I have 1 second H.265-encoded videos at 30 fps coming into a server for processing. The server needs to decode the videos into individual frames (lossless). These videos are coming in very quickly, so performance is of utmost importance. The server has a H.265 compatible Nvidia GPU, and I have built
ffmpeg with support for CUDA. The following is the configuration output from
ffmpeg version N-100479-gd67c6c7f6f Copyright (c) 2000-2020 the FFmpeg developers built with gcc 8 (Ubuntu 8.4.0-3ubuntu2) configuration: --enable-nonfree --enable-cuda-nvcc --enable-nvenc --enable-opencl --enable-shared --enable-pthreads --enable-version3 --enable-avresample --enable-ffplay --enable-gnutls --enable-gpl --disable-libaom --disable-libbluray --disable-libdav1d --disable-libmp3lame --enable-libopus --disable-librav1e --enable-librubberband --enable-libsnappy --enable-libsrt --enable-libtesseract --enable-libtheora --enable-libvidstab --enable-libvorbis --enable-libvpx --enable-libwebp --enable-libx264 --enable-libx265 --enable-libxml2 --enable-libxvid --enable-lzma --enable-libfontconfig --enable-libfreetype --enable-frei0r --enable-libass --enable-libopencore-amrnb --enable-libopencore-amrwb --disable-libopenjpeg --enable-librtmp --enable-libspeex --enable-libsoxr --disable-videotoolbox --disable-libjack --disable-indev=jack --extra-cflags=-I/usr/local/cuda/include --extra-ldflags=-L/usr/local/cuda/lib64
I decode the videos into PNGs, and am using the following command:
ffmpeg -y -vsync 0 -hwaccel cuvid -hwaccel_output_format cuda -hwaccel_device 0 -c:v hevc_cuvid \ -i 0.mp4 -vf hwdownload,format=nv12 -q:v 1 -qmin 1 -qmax 1 -start_number 0 f%d.png
This command successfully leverages the hardware acceleration for the H.265 decode. But, the PNG encode is done by the CPU.

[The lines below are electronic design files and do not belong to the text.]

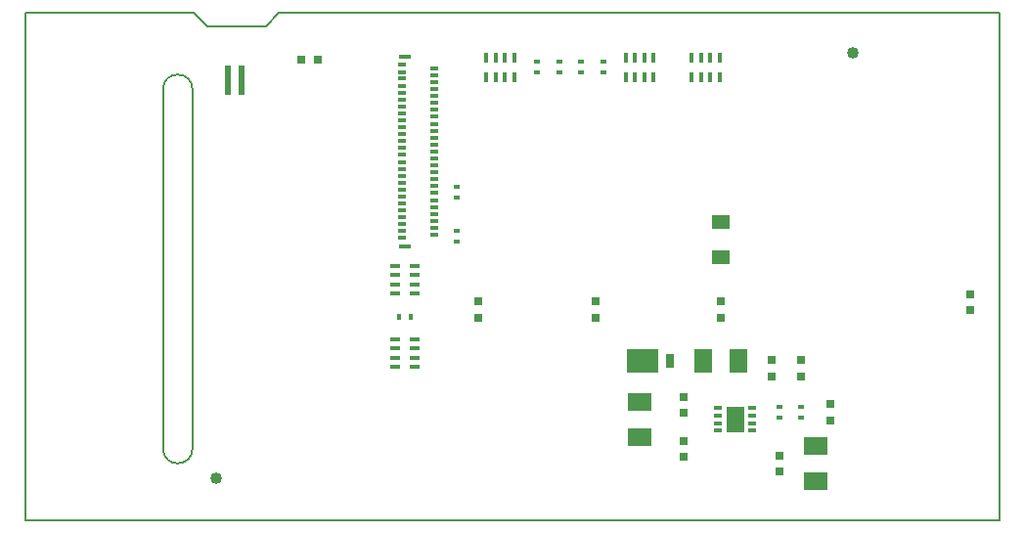
<source format=gbp>
%FSTAX23Y23*%
%MOIN*%
%SFA1B1*%

%IPPOS*%
%ADD16C,0.005000*%
%ADD22R,0.078740X0.059060*%
%ADD23R,0.078740X0.059060*%
%ADD24R,0.030000X0.030000*%
%ADD25R,0.015750X0.035000*%
%ADD26R,0.035000X0.015750*%
%ADD27R,0.027560X0.011810*%
%ADD28R,0.059060X0.090550*%
%ADD29R,0.030000X0.050000*%
%ADD30R,0.105120X0.078740*%
%ADD31R,0.030000X0.030000*%
%ADD32R,0.059060X0.078740*%
%ADD33R,0.059060X0.078740*%
%ADD34C,0.040000*%
%ADD35R,0.020000X0.018000*%
%ADD36R,0.060000X0.050000*%
%ADD37R,0.018000X0.020000*%
%ADD38R,0.039370X0.015750*%
%ADD39R,0.020000X0.098430*%
%ADD40R,0.031500X0.011810*%
%ADD41R,0.031500X0.011810*%
%LNmb895c-1*%
%LPD*%
G54D16*
X0047Y00245D02*
D01*
D01*
G75*
G03X0057I00050J0D01*
G74*G01*
Y0147D02*
D01*
D01*
G75*
G03X0047I-00050J0D01*
G74*G01*
X0062Y01685D02*
X0082D01*
X00865Y0173*
X0332*
X00575D02*
X0062Y01685D01*
X0Y0D02*
X03315D01*
X0D02*
Y0173D01*
X0057Y00245D02*
Y0147D01*
X0047Y00245D02*
Y0147D01*
X0332Y0D02*
Y0173D01*
X03315Y0D02*
X0332Y0D01*
X0Y0173D02*
X00575Y0173D01*
G54D22*
X02095Y00285D03*
X02695Y00135D03*
G54D23*
X02095Y00405D03*
X02695Y00255D03*
G54D24*
X0322Y00772D03*
Y00717D03*
X01945Y00747D03*
Y00692D03*
X0237D03*
Y00747D03*
X02545Y00492D03*
Y00547D03*
X02245Y00217D03*
Y00272D03*
X0257Y00167D03*
Y00222D03*
X02645Y00492D03*
Y00547D03*
X01545Y00692D03*
Y00747D03*
X02745Y00342D03*
Y00397D03*
X02245Y00367D03*
Y00422D03*
G54D25*
X02272Y01578D03*
X02304D03*
X02335D03*
X02367D03*
X02272Y01511D03*
X02304D03*
X02335D03*
X02367D03*
X02079Y01578D03*
Y01511D03*
X0211D03*
X02047D03*
X02142D03*
X0211Y01578D03*
X02047D03*
X02142D03*
X01667Y01511D03*
X01572D03*
X01635D03*
X01604D03*
Y01578D03*
X01572D03*
X01635D03*
X01667D03*
G54D26*
X01328Y00617D03*
Y00523D03*
Y00586D03*
X01261Y00617D03*
Y00523D03*
Y00586D03*
Y00554D03*
X01328D03*
Y00804D03*
X01261D03*
Y00836D03*
Y00773D03*
Y00867D03*
X01328Y00836D03*
Y00773D03*
Y00867D03*
G54D27*
X02477Y00306D03*
Y00332D03*
Y00358D03*
Y00383D03*
X02362Y00306D03*
Y00332D03*
Y00358D03*
Y00383D03*
G54D28*
X0242Y00345D03*
G54D29*
X02197Y00545D03*
G54D30*
X02104Y00545D03*
G54D31*
X00942Y0157D03*
X00997D03*
G54D32*
X0243Y00545D03*
G54D33*
X0231Y00545D03*
G54D34*
X0282Y01595D03*
X00651Y00145D03*
G54D35*
X0182Y01564D03*
Y01526D03*
X01895Y01564D03*
Y01526D03*
X0147Y00951D03*
Y00989D03*
X01745Y01564D03*
Y01526D03*
X02645Y00389D03*
Y00351D03*
X0257Y00389D03*
Y00351D03*
X0147Y01139D03*
Y01101D03*
X0197Y01526D03*
Y01564D03*
G54D36*
X0237Y00896D03*
Y01016D03*
G54D37*
X01314Y00695D03*
X01276D03*
G54D38*
X01296Y00935D03*
Y01581D03*
G54D39*
X00692Y01502D03*
X00737D03*
G54D40*
X01284Y00963D03*
X01395Y00974D03*
X01284Y00986D03*
X01395Y00998D03*
X01284Y0101D03*
Y01033D03*
X01395Y01045D03*
X01284Y01057D03*
X01395Y01069D03*
X01284Y01081D03*
X01395Y01092D03*
Y0114D03*
Y01163D03*
Y01187D03*
Y01211D03*
X01284Y01128D03*
Y01151D03*
Y01175D03*
Y01199D03*
Y01553D03*
Y01506D03*
X01395Y01494D03*
X01284Y01482D03*
X01395Y0147D03*
X01284Y01459D03*
X01395Y01447D03*
X01284Y01435D03*
X01395Y01116D03*
X01284Y01104D03*
X01395Y01022D03*
X01284Y01529D03*
Y01222D03*
Y01246D03*
Y0127D03*
Y01293D03*
Y01317D03*
Y0134D03*
Y01364D03*
Y01388D03*
Y01411D03*
X01395Y01518D03*
Y01234D03*
Y01258D03*
Y01281D03*
Y01305D03*
Y01329D03*
Y01352D03*
Y01376D03*
Y014D03*
Y01423D03*
G54D41*
X01395Y01541D03*
M02*
</source>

Does CUDA have support for encoding of lossless images? The format does not need to be PNG, but it does need to be lossless. CUDA has a nvJPEG Library, but JPEG is a lossy format. Is there a similar image encoding library in CUDA for a lossless format (that is also integrated with
Edit: Some more context....
I am currently using PNGs because of their compression-ability. These images are 2560x1280 in size, btw. On one hand, it is this compression that costs the CPU cycles. On the other hand, I am also limited by the throughput of how fast (and how much aggregate data) can I upload these frames to the upstream consumer. So it's basically a tradeoff between:
- We want to extract these frames as quickly as possible.
- We want efficiency regarding the image size.